Document text:
────

CIOs, in turn, have been forced to take Web 2.0 seriously, if only to ensure that their organizations use such tools in a safe, secure and reliable fashion, notes Ray Wang, a principal analyst at Cambridge, Mass.-based Forrester Research Inc.
A Forrester report, "Top Enterprise Web 2.0 Predictions for 2008," predicts that by year's end, deployment of Web 2.0 tools will be a top priority for the majority of enterprises. For example, RSS "publish and subscribe" architectures grew in 2007 as a means for companies to make internal content, such as blog postings and customer relationship management data, easily accessible to internal employees and key partner organizations. While only 9% of enterprise IT respondents to a recent Forrester survey expected to consider using RSS this year, the consultancy predicts that number will be close to 20% by year's end.
Forward-thinking CIOs are evaluating the potential benefits of Web 2.0 tools for their own IT organizations -- and even for themselves, as a means of sharing information and best practices for key IT projects.
André Mendes is one such CIO. His organization, Special Olympics, hosts sporting events worldwide for more than 2.5 million athletes with special needs. It has 250 paid staff members and more than 100,000 volunteers. About a year ago, Mendes was approached by Michael Grove, founder of CollabWorks Inc. in Redwood City, Calif. "His basic premise was that CIOs very often solve the same problems over and over again in our own little silos," Mendes said. "We end up paying consultants for knowledge which, once identified and catalogued, can be shared, saving everyone money and aggravation."
About two months ago, he signed Special Olympics up as a full member of CollabWorks' Enterprise Network. The first project for which he is seeing the collaborative help of other CIO members: updating the organization's security infrastructure. CollabWorks provides a Web-based collaborative infrastructure that enables members to share intellectual property and actively collaborate on specific projects. A member portal, built by Central Desktop Inc., provides discussion boards, document sharing capabilities, collaborative workspaces and a knowledge base. Mendes said he sees great potential value in this concept. "Through the portal, you can interact and share information with people who are recognized for innovation, leadership and understanding," he said. "You're leveraging economies of scale over a body of CIOs. At the end of the day, would I rather pay $100,000 to a consultant, or $5,000 to get access to a huge body of knowledge?"

────

Task set:
1. Reproduce the Web 2.0 passage word for word, everything from "CIOs, in turn, have" down to "by year's end.".
2. List the features that the Web 2.0 passage says the member portal built by Central Desktop Inc. provides.

Data extracts:
────

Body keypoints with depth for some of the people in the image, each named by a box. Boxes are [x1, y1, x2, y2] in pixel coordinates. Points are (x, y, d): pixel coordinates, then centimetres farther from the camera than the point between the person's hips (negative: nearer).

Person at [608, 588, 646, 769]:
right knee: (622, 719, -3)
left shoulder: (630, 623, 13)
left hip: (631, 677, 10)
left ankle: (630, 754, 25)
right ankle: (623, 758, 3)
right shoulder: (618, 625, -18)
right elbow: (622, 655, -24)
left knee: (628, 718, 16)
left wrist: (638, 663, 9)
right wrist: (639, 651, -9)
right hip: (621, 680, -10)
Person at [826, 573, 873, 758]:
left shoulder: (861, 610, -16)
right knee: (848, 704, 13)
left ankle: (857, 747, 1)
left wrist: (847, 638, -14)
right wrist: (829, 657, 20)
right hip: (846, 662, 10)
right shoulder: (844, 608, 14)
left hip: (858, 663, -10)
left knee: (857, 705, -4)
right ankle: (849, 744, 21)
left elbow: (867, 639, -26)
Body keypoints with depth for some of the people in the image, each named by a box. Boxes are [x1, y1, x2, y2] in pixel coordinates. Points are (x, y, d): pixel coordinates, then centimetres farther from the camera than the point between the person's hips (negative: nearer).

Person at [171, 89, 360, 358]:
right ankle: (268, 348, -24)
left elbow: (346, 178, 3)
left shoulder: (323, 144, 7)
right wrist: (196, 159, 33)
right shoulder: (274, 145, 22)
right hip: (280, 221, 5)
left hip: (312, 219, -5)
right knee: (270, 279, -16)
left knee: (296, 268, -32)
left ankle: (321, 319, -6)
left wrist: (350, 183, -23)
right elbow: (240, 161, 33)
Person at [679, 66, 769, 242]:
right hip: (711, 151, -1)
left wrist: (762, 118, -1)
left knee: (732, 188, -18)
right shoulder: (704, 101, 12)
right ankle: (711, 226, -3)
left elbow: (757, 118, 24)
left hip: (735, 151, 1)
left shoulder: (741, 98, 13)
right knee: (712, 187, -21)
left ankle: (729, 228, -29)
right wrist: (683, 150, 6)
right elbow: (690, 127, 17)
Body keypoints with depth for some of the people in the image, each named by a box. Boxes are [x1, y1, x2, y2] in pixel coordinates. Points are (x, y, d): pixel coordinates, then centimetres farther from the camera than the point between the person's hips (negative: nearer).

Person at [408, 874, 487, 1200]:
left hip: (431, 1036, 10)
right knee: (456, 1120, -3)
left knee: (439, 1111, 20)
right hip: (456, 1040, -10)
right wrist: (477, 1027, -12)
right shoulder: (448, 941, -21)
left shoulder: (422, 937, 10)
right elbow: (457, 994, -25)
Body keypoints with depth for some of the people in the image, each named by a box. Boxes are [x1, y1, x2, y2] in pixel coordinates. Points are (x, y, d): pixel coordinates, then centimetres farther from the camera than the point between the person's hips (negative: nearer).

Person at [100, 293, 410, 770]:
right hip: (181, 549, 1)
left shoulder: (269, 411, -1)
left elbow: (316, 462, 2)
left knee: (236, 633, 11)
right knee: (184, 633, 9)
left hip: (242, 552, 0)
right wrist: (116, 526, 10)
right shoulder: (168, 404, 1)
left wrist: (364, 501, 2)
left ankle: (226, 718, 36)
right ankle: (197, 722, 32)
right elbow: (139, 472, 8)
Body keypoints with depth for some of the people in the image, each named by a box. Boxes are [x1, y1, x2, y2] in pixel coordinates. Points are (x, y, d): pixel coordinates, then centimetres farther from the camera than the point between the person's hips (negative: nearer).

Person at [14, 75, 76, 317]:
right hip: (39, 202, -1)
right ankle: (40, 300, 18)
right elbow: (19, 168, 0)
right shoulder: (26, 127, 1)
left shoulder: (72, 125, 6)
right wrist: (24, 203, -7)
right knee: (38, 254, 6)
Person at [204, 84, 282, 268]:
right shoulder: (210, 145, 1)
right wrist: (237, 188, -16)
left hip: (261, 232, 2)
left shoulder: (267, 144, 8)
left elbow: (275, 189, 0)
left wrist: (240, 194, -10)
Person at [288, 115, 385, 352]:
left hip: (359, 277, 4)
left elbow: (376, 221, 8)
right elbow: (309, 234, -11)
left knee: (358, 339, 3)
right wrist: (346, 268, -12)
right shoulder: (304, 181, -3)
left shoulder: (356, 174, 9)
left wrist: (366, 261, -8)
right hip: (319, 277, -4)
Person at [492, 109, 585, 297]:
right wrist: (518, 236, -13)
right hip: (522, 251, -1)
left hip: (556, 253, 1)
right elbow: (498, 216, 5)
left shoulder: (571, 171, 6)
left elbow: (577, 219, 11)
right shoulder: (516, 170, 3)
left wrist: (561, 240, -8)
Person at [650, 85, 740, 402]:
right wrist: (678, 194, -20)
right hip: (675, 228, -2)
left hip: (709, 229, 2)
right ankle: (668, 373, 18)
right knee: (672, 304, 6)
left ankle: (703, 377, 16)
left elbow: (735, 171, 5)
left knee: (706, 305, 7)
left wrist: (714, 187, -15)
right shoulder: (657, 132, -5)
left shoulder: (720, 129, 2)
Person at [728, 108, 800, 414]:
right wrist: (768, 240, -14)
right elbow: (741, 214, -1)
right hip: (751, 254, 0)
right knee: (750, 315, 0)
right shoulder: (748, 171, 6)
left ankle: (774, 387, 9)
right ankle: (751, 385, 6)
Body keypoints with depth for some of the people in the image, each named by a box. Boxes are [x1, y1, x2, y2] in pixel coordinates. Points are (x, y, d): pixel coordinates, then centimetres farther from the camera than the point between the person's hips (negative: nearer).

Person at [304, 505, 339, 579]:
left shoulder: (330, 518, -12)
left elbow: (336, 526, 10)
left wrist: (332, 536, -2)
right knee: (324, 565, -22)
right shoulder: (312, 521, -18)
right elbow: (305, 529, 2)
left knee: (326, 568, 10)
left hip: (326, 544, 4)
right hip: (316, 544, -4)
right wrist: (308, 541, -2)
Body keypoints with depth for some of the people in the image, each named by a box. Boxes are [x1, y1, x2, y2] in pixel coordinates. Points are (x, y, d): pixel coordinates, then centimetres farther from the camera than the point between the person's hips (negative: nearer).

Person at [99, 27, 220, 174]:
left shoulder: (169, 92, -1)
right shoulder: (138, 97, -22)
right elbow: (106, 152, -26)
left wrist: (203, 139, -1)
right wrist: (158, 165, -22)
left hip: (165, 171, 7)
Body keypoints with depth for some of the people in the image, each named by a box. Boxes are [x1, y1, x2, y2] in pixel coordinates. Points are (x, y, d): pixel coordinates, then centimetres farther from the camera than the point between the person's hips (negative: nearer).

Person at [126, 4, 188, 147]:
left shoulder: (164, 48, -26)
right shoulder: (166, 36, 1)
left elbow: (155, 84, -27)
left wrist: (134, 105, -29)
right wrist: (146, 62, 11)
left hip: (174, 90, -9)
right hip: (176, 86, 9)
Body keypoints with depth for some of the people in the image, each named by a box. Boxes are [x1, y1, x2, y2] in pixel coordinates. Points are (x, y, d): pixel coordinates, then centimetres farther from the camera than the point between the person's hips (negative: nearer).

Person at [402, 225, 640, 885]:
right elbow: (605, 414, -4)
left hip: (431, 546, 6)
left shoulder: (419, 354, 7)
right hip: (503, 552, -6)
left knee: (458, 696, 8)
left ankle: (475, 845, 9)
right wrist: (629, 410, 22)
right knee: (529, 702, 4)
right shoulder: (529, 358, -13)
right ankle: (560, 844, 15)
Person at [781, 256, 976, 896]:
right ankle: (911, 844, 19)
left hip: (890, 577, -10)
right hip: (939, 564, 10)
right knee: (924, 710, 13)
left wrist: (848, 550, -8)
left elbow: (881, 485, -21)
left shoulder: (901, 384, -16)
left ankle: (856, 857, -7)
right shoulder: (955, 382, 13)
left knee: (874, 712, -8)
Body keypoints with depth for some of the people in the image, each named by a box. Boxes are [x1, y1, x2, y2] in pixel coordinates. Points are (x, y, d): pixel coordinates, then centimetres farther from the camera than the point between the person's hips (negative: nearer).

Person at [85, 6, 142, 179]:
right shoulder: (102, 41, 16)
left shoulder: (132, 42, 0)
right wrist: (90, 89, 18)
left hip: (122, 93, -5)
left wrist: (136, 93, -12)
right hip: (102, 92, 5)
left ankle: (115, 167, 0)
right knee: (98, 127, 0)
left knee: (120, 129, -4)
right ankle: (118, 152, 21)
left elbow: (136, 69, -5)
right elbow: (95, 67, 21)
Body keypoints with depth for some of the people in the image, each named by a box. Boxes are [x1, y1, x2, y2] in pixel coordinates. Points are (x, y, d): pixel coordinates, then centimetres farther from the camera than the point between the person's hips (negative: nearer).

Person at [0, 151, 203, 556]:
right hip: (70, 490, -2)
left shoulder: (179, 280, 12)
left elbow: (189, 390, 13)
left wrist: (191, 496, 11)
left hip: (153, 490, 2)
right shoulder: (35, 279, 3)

────

Answers for each item:
1.
CIOs, in turn, have been forced to take Web 2.0 seriously, if only to ensure that their organizations use such tools in a safe, secure and reliable fashion, notes Ray Wang, a principal analyst at Cambridge, Mass.-based Forrester Research Inc.
A Forrester report, "Top Enterprise Web 2.0 Predictions for 2008," predicts that by year's end, deployment of Web 2.0 tools will be a top priority for the majority of enterprises. For example, RSS "publish and subscribe" architectures grew in 2007 as a means for companies to make internal content, such as blog postings and customer relationship management data, easily accessible to internal employees and key partner organizations. While only 9% of enterprise IT respondents to a recent Forrester survey expected to consider using RSS this year, the consultancy predicts that number will be close to 20% by year's end.

2.
- discussion boards
- document sharing capabilities
- collaborative workspaces
- a knowledge base